Freedom to assert

Just a quickie…

In British politics there’s an idea of collective responsibility: once a policy is agreed in cabinet, members of the government are required to defend it even if they don’t agree with it personally[^1].

In Django we have similar. We try to reach decisions via consensus. Once that’s done, there’s a convention that you’ll support that, even if it didn’t quite go your way.

That applies all the more to the Fellows. It is quite literally their job to defend the consensus reached on discussions, and the outward manifestations of those, in things like the API stability and supported versions policy. Even if in a particular case they may not really agree.

And all of this is to the strength of Django.

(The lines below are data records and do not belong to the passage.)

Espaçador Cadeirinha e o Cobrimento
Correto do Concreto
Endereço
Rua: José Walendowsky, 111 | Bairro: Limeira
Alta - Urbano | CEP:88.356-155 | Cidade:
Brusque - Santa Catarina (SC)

There’s a consensus to favour exceptions over assertions, as per the discussion on #32508: raise a (e.g.) ValueError rather than use assert. If you’re ever going to catch it then sure but, just as a matter of (probably lackadaisical) style I’m a big fan of assertions. Make it blow up! 💥 I like the syntax.

I’ve chaffed a little at this.

Only a little, mind. It’s not really a biggie.

This morning though, I threw an assert ... into some code I was playing with, without even a niggle of Will I be able to justify that?.

That was quite refreshing. I’m enjoying my new found freedom to assert.

[^1]: I’m not sure this is still really a thing, if it ever really was, but it was definitely talked up a lot in the past.